─── Page excerpt
I have two instances of mssql 2005 and am using CA XOSoft replication. The master is a failover cluster and the replica is a standalone server. They are all running Server 2003 sp2 x64. Same patch levels on all servers. This setup has worked great for several months until we recently restricted the RPC ports on both nodes of the master(5000 - 6000 using rpccfg.exe). We have to implement egress filtering, thus the limiting of the ports.
We began receiving login errors for sql windows authentication and NETLOGON Event ID: 5719:
This computer was not able to set up a secure session with a domain controller in domain due to the following: Not enough storage is available to process this command. This may lead to authentication problems. Make sure that this computer is connected to the network. If the problem persists, please contact your domain administrator.
We also see group policies failing to update and cluster file shares go offline at the same time. The RPC ports were set back to default when we started seeing these problems and the servers rebooted, but the problems persist. The domain controllers are not showing any errors. Running dcdiag and netdiag shows everything is fine.
We have noticed that the XOSoft service ws_rep.exe is using a lot of handles(8 - 9k), about the same number that sqlserver is using.
As soon as xosoft replication is stopped the login errors cease and everything functions correctly. I have opened a ticket with CA for XOSoft, but I'm not sure that the problem is actually xosoft, but that it is the one bringing the problem to light.
I'm looking for tips on debugging RPC problems. Specifically on limiting the ports and then reverting the changes.
Check your non-paged pool memory. You're probably bottoming out with the application running.
As to your question, I find rpcping to be an invaluable tool in these situations. Here's an example of how it's used with Exchange:
http://support.microsoft.com/kb/831051
──────
## Work to complete
Rewrite the paragraph of the forum thread above that begins "I have two instances of mssql 2005" as a short bulleted list that keeps its main facts.
─── Given data
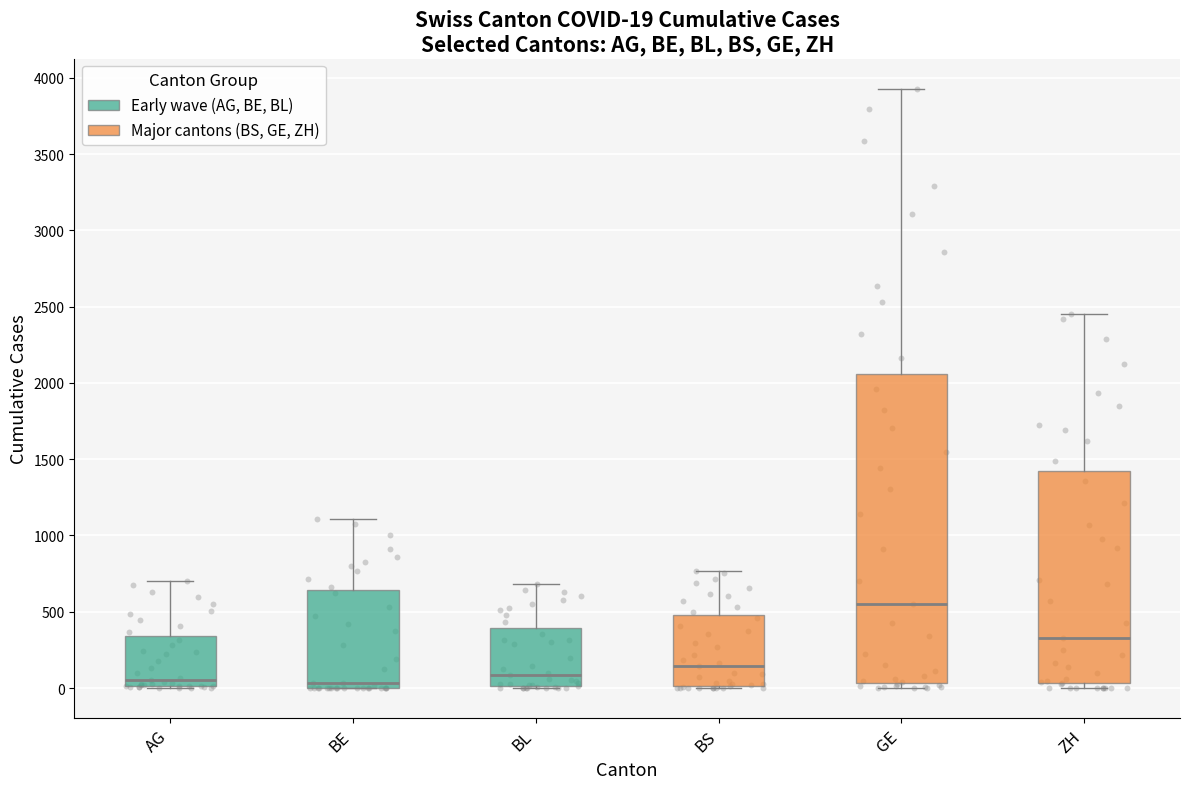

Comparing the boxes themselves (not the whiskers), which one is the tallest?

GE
──────
─── Given data
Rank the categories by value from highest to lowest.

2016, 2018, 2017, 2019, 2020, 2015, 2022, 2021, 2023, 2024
──────
## Result
- Two instances of MSSQL 2005 are replicated with CA XOSoft.
- The master is a failover cluster, and the replica is a standalone server.
- All servers run Server 2003 SP2 x64 at the same patch levels.
- The setup worked well for several months, until the RPC ports on both master nodes were restricted to 5000–6000 using rpccfg.exe.
- The ports were limited because egress filtering has to be implemented.